Document excerpt =>
# Mosquito Monday



## SGPitman (Apr 23, 2008)

hey guys thinking about headin to mosquito on monday with some friends. all of us ice fish but have never been on a big lake and have never fished for eyes through the ice, also have never been to mosquito. any advice/direction on what's safe, where to go, and what to use would be great. also wouldn't mind extra company if anyone else is gonna be up there fishin that day. probably will be there around 10am. thanks in advance :F


----------



## swone (Jan 24, 2007)

I had my first trip up there last tues and did ok. I walked right down the causeway, spudding my way as I went. I hit several bad spots that needed to be walked around before I finally came to the edge of the safe ice about 3/4 of the way to the bridge. I camped out there most of the day and wound up keeping 4 crappie and 6 perch. The bite was steady but I caught mostly small perch and gills. I caught one eye but it was only 13". I used jigging raps, vibees, jigging shad raps and buckshot spoons all tipped with minnow heads (except the vibee, of course). The trick seemed to be to keep changing lures to keep them interested. Good luck, I like your chances up there and can't wait to get back.


----------



## solocam03 (Feb 1, 2009)

has any one been on skeeter since tues? hows the ice lookin for sunday and monday?


----------



## ProAngler (Feb 23, 2009)

The lake on the North end has anywhere from 4-7" 15% slush remains but that will be froze up by morning. Some snow was building @ 11pm, but still minor. The bite was slow for most throughout the whole north side today. The front has them on lockjaw, we'll be back @ it Sunday.


----------



## lovin life (Jan 2, 2010)

Jackson pizza is that you going to Mosiquto ? Think we talked at Gander Friday.


----------



## Perchy101 (Apr 14, 2004)

How much snow is on the lake? How is the drag with the Shanty??


----------



## SGPitman (Apr 23, 2008)

yes thats me. ur welcome to come. its gonna be a blast... i hope. lol.

Dataset entries =>
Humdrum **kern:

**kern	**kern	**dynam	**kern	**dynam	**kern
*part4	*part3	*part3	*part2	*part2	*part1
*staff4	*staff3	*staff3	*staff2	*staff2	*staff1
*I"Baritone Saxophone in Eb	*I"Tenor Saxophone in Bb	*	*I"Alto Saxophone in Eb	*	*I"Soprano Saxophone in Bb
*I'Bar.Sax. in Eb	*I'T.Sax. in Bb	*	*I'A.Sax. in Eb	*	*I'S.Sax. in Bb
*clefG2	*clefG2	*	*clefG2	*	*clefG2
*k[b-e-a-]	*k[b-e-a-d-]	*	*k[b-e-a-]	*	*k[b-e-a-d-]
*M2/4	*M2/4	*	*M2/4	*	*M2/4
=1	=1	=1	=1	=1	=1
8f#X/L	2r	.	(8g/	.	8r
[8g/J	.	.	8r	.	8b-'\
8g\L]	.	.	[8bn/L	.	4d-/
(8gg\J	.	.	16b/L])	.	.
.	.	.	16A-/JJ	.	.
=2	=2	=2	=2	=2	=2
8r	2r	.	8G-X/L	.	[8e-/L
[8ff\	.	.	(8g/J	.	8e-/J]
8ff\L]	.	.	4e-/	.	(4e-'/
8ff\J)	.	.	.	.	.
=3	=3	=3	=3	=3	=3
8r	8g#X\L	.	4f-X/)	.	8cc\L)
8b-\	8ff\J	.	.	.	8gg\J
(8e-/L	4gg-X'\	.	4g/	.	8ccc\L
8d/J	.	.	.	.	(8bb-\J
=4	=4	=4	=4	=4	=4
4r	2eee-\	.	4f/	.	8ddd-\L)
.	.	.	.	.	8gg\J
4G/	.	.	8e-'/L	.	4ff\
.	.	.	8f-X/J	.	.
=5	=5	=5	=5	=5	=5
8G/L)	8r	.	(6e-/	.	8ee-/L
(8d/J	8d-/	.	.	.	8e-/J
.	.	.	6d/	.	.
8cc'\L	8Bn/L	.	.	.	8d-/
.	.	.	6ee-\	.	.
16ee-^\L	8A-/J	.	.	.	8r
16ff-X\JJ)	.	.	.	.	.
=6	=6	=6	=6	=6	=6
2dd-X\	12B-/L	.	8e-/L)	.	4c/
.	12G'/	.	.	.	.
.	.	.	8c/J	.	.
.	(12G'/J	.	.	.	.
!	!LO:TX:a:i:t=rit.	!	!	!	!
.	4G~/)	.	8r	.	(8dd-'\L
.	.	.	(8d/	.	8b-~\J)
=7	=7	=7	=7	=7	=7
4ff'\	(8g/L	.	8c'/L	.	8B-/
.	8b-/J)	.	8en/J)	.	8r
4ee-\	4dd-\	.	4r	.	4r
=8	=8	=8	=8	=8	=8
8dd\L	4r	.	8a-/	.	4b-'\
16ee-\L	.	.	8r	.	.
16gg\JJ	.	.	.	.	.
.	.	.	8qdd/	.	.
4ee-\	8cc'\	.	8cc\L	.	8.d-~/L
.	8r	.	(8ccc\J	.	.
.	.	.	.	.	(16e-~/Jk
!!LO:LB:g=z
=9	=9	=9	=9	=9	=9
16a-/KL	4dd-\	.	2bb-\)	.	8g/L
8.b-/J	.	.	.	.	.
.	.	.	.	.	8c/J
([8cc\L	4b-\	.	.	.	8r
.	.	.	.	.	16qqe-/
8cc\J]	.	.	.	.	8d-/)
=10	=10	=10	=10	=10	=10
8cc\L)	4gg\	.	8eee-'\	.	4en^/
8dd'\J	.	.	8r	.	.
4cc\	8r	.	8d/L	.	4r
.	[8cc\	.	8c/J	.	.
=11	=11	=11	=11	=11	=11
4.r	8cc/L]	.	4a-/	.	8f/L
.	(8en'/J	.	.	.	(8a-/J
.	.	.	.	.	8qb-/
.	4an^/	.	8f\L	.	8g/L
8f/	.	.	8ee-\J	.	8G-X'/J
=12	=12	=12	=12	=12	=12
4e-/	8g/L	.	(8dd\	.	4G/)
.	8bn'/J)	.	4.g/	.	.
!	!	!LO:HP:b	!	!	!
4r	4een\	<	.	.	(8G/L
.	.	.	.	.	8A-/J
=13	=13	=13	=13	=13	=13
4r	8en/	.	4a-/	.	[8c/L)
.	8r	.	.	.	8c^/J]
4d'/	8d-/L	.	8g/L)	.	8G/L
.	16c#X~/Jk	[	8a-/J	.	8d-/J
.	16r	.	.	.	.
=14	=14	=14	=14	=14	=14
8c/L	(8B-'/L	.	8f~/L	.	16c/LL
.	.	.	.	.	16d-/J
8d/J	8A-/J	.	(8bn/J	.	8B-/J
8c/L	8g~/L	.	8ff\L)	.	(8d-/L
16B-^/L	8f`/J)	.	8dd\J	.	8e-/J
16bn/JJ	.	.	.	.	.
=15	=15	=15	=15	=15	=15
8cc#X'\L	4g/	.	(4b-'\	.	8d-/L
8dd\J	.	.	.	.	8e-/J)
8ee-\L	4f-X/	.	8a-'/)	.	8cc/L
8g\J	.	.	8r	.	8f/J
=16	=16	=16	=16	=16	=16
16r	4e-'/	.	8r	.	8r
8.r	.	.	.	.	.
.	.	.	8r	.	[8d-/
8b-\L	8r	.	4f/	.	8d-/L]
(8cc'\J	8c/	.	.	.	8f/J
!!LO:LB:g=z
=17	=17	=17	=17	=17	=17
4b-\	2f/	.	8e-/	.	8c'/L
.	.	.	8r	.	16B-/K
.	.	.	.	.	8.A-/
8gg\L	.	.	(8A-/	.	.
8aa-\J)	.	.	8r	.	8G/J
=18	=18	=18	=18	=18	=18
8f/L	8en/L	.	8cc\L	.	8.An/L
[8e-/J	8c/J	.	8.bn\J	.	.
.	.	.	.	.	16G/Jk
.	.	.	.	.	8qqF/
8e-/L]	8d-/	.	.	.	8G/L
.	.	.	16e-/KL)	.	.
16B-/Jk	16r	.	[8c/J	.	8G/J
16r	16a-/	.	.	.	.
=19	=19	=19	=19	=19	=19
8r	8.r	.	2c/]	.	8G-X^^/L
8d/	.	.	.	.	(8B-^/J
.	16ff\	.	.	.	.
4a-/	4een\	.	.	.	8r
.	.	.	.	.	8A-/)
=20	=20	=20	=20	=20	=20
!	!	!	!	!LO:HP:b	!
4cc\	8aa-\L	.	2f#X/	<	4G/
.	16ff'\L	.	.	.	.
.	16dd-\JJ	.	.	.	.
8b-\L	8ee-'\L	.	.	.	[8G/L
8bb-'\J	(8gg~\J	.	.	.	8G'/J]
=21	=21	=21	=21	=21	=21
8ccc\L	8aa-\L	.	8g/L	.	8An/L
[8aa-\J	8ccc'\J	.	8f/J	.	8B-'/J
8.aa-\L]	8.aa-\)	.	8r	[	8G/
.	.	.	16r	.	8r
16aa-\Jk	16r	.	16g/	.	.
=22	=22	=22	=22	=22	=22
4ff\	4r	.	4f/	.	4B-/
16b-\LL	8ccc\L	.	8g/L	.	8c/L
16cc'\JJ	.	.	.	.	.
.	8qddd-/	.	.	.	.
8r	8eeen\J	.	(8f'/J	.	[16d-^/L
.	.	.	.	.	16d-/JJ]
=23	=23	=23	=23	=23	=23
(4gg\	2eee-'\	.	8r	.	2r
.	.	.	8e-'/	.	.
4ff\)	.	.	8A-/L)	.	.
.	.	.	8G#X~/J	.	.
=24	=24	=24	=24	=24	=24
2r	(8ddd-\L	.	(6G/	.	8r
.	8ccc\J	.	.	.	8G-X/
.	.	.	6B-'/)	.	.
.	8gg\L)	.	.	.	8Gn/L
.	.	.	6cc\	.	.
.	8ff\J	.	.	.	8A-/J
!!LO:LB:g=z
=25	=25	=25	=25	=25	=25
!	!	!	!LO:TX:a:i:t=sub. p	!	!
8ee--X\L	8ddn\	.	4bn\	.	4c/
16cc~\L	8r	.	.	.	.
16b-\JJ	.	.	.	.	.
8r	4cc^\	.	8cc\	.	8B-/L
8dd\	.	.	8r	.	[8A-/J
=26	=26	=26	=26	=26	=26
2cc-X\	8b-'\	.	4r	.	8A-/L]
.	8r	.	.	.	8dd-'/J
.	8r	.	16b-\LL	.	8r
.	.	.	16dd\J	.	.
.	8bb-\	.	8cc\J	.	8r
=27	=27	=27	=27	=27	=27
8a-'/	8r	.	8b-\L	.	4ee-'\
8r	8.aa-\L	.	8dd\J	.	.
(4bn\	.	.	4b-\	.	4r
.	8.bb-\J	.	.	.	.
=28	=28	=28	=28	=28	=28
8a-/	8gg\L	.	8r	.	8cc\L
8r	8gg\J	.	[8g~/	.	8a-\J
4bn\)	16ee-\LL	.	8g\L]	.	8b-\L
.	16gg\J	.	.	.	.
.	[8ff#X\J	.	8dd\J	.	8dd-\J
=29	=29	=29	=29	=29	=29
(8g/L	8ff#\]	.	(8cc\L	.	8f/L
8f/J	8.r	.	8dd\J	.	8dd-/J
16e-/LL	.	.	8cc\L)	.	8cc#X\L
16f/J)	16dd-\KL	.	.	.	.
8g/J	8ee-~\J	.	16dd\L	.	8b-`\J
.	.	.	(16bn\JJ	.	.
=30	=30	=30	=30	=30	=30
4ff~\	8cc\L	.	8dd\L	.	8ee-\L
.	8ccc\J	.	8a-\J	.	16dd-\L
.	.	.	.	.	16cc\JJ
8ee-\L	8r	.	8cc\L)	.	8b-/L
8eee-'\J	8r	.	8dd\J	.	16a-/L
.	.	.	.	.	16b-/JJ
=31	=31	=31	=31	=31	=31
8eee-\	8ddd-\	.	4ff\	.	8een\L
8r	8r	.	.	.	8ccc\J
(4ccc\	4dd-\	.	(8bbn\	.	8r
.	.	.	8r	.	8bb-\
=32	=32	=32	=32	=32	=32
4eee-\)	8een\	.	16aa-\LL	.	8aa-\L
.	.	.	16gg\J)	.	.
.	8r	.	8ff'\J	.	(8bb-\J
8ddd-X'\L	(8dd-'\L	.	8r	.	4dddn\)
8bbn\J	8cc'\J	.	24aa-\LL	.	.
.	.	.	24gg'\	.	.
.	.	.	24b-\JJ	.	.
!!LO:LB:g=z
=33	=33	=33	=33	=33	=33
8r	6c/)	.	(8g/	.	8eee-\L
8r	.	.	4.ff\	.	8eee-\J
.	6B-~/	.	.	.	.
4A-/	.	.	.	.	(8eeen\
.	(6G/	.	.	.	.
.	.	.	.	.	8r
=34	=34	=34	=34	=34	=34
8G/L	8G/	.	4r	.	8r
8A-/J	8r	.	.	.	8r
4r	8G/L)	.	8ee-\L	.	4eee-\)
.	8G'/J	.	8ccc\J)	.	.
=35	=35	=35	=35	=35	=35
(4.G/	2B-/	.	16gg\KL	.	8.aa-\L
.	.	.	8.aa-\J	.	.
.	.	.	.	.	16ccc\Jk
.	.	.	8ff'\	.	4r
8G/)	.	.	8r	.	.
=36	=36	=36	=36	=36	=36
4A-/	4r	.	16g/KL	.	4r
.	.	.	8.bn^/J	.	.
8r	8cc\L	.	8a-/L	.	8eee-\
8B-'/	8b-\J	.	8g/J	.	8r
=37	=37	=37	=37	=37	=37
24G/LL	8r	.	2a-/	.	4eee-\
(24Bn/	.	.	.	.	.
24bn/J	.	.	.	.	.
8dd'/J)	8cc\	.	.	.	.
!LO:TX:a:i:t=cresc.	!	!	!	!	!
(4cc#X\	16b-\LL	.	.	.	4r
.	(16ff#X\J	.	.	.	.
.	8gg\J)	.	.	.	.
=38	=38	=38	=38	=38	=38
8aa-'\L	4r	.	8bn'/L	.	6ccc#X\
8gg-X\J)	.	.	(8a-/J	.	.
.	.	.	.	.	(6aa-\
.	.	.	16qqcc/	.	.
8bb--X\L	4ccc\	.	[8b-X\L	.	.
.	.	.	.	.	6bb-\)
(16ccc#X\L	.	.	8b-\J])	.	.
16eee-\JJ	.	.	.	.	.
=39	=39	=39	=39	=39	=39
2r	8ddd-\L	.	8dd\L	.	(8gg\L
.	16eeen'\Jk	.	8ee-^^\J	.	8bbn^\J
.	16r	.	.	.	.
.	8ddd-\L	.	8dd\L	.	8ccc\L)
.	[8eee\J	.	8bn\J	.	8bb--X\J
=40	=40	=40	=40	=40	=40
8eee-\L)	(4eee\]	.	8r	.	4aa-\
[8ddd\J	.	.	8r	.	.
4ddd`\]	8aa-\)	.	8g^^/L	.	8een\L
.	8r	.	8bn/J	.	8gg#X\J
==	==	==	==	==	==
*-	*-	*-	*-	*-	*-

Exercise instructions =>
A: In the Mosquito Monday thread, how many crappie and perch did swone keep?
B: Write out the Mosquito Monday thread from "hey guys thinking" up to and including "(Jan 24, 2007)", with "coworkers" in place of "friends".

Answers by task =>
A: 4 crappie and 6 perch

B:
hey guys thinking about headin to mosquito on monday with some coworkers. all of us ice fish but have never been on a big lake and have never fished for eyes through the ice, also have never been to mosquito. any advice/direction on what's safe, where to go, and what to use would be great. also wouldn't mind extra company if anyone else is gonna be up there fishin that day. probably will be there around 10am. thanks in advance :F


----------



## swone (Jan 24, 2007)